:: Task goal ::
Gather from the material every line that contains the string "vraag".
(Working data Opens)
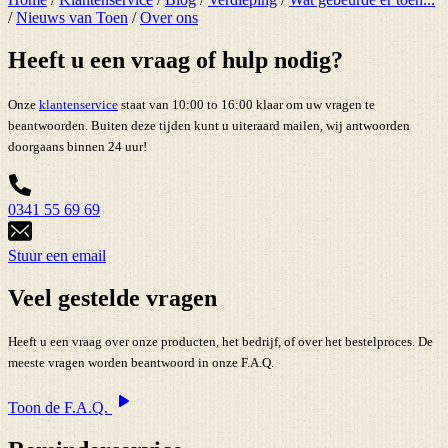
/
Nieuws van Toen
/
Over ons
Heeft u een vraag of hulp nodig?
Onze
klantenservice
staat van 10:00 to 16:00 klaar om uw vragen te
beantwoorden. Buiten deze tijden kunt u uiteraard mailen, wij antwoorden
doorgaans binnen 24 uur!
0341 55 69 69
Stuur een email
Veel gestelde vragen
Heeft u een vraag over onze producten, het bedrijf, of over het bestelproces. De
meeste vragen worden beantwoord in onze F.A.Q.
Toon de F.A.Q.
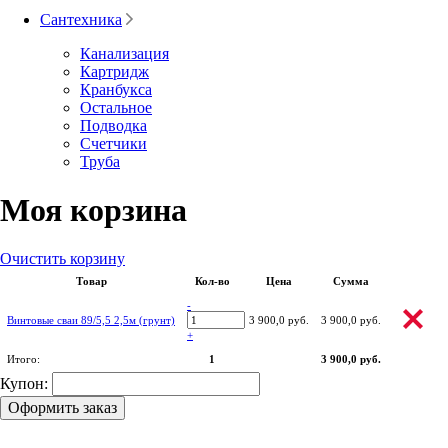
Сантехника
Канализация
Картридж
Кранбукса
Остальное
Подводка
Счетчики
Труба
Моя корзина
Очистить корзину
Товар
Кол-во
Цена
Сумма
-
Винтовые сваи 89/5,5 2,5м (грунт)
3 900,0 руб.
3 900,0 руб.
+
Итого:
1
3 900,0 руб.
Купон:
Оформить заказ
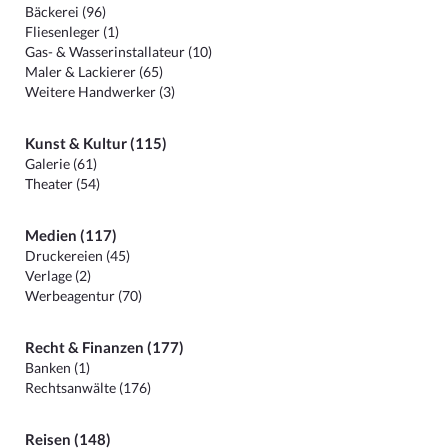
Bäckerei (96)
Fliesenleger (1)
Gas- & Wasserinstallateur (10)
Maler & Lackierer (65)
Weitere Handwerker (3)
Kunst & Kultur (115)
Galerie (61)
Theater (54)
Medien (117)
Druckereien (45)
Verlage (2)
Werbeagentur (70)
Recht & Finanzen (177)
Banken (1)
Rechtsanwälte (176)
Reisen (148)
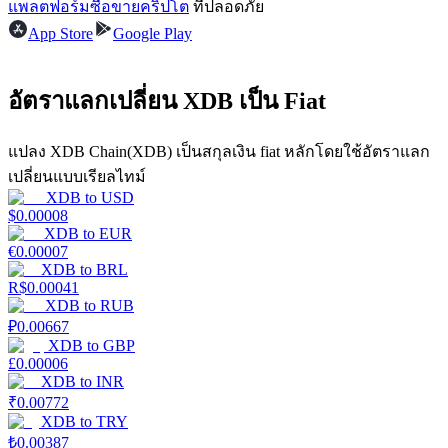
แพลตฟอร์มซื้อขายคริปโต
ที่ปลอดภัย
App Store
Google Play
รับรางวัลการแข่งขันทุกวัน
อัตราแลกเปลี่ยน XDB เป็น Fiat
แปลง XDB Chain(XDB) เป็นสกุลเงิน fiat หลักโดยใช้อัตราแลก
เปลี่ยนแบบเรียลไทม์
XDB
to
USD
$
0.00008
XDB
to
EUR
การปักหลัก
€
0.00007
XDB
to
BRL
R$
0.00041
ผลตอบแทนสูงและเข้าถึงได้ทันที
XDB
to
RUB
₽
0.00667
XDB
to
GBP
£
0.00006
XDB
to
INR
₹
0.00772
XDB
to
TRY
₺
0.00387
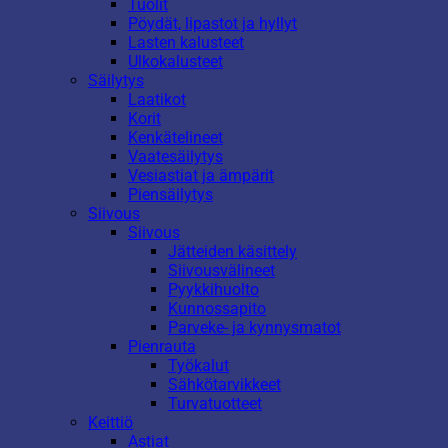
Tuolit
Pöydät, lipastot ja hyllyt
Lasten kalusteet
Ulkokalusteet
Säilytys
Laatikot
Korit
Kenkätelineet
Vaatesäilytys
Vesiastiat ja ämpärit
Piensäilytys
Siivous
Siivous
Jätteiden käsittely
Siivousvälineet
Pyykkihuolto
Kunnossapito
Parveke- ja kynnysmatot
Pienrauta
Työkalut
Sähkötarvikkeet
Turvatuotteet
Keittiö
Astiat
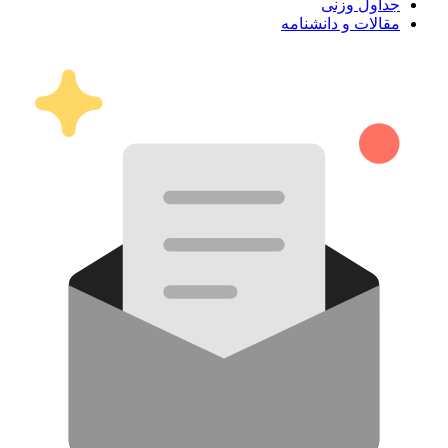
جداول وزنی
مقالات و دانشنامه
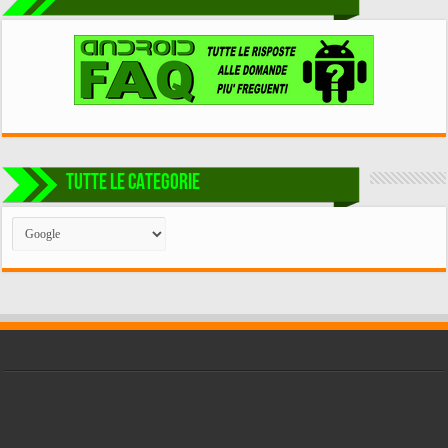
TUTTE LE CATEGORIE
TUTTE
LE
CATEGORIE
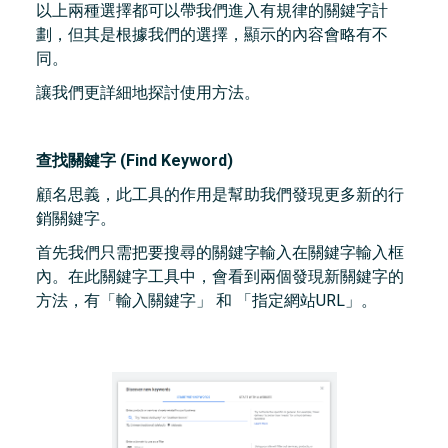
以上兩種選擇都可以帶我們進入有規律的關鍵字計
劃，但其是根據我們的選擇，顯示的內容會略有不
同。
讓我們更詳細地探討使用方法。
查找關鍵字 (Find Keyword)
顧名思義，此工具的作用是幫助我們發現更多新的行
銷關鍵字。
首先我們只需把要搜尋的關鍵字輸入在關鍵字輸入框
內。在此關鍵字工具中，會看到兩個發現新關鍵字的
方法，有「輸入關鍵字」 和 「指定網站URL」。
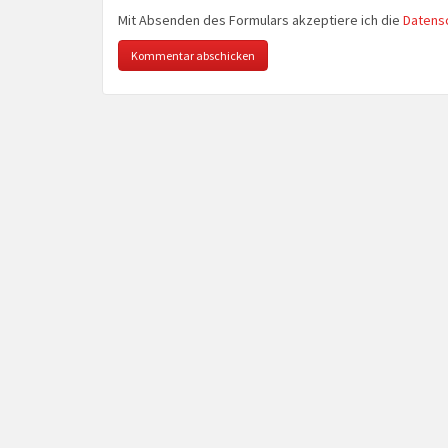
Mit Absenden des Formulars akzeptiere ich die
Datens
(Working data Closes)
:: Result below ::
Heeft u een vraag of hulp nodig?
Heeft u een vraag over onze producten, het bedrijf, of over het bestelproces. De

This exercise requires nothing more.